9
votes

I'm currently experimenting with OData endpoints in ASP.NET MVC 4 Web API. I like the concept and try to come up with efficient ways to use it in our project. One question I have is the following: we have a service that is able to return an IQueryable and takes the name of an entity as Input:

public IQueryable GetAll(string entityName);

In standard Web API (as opposed to OData Controllers) I can create a generic controller, that can be called in the form /api/entities/{entityName} and returns the IQueryable. In case of an OData Controller, I carry out the following entity-specific steps:

  1. Register the entities in the model.
  2. Create a separate Controller for each entity that derives from EntitySetController<>.

I want to use the generic service and avoid as much entity-specific implementations as possible. The first step can easily be automated if the service can return a list of the entities and the corresponding types. That leaves step 2, because up to now I need to create a specific controller for each entity. I also want to avoid that and create a generic controller that uses the generic service.

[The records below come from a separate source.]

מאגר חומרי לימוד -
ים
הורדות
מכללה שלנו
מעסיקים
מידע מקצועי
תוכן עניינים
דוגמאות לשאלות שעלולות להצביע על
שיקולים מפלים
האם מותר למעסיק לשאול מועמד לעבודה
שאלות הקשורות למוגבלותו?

Can anyone recommend a solution, maybe by influencing OData routing?

2

2 Answers

12
votes

You can create a custom routing convention that selects the same controller no matter what the entity set is. Example,

public class CustomControllerRoutingConvention : IODataRoutingConvention
{
    public string SelectAction(ODataPath odataPath, HttpControllerContext controllerContext, ILookup<string, HttpActionDescriptor> actionMap)
    {
        return null;
    }

    public string SelectController(ODataPath odataPath, HttpRequestMessage request)
    {
        return "SomeFixedContrllerNameWithoutTheControllerSuffix";
    }
}

You can register that routing convention using the following code,

IList<IODataRoutingConvention> routingConventions = ODataRoutingConventions.CreateDefault();
routingConventions.Insert(0, new CustomControllerRoutingConvention());
config.Routes.MapODataRoute("OData", "odata", builder.GetEdmModel(), new DefaultODataPathHandler(), routingConventions);
7
votes

I came up against the same problem, and ended up writing a custom IHttpControllerSelector instead of an IODataRoutingConvention. IODataRoutingConvention looks like a good option if your generic controller doesn't require generics :) . But since IODataRoutingConvention.SelectController() only returns a string, I don't see how it will work for instantiating a controller with generic type parameters.

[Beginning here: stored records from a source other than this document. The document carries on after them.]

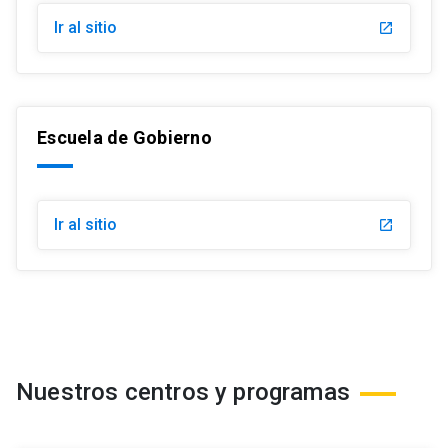
Ir al sitio
launch
Escuela de Gobierno
Ir al sitio
launch
Nuestros centros y programas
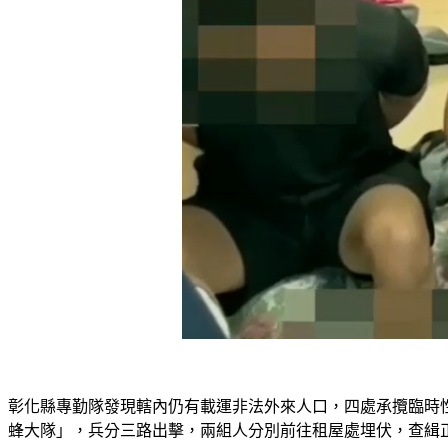
彰化縣專勤隊發現轄內仍有載運非法外來人口，四處承攬臨時
蜂大隊」，兵分三路出擊，兩組人分別前往租屋處埋伏，查緝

I decided this problem needs a good, general-purpose, open-source solution - so I created one: https://github.com/EntityRepository/ODataServer . It's prerelease now, but I'm currently doing a lot of work on it. I think there's more to it than just choosing the right controller, there are general patterns to define for shared controllers, and by default Web API OData expects strongly typed and strongly named navigation properties which makes it challenging to create a re-usable implementation.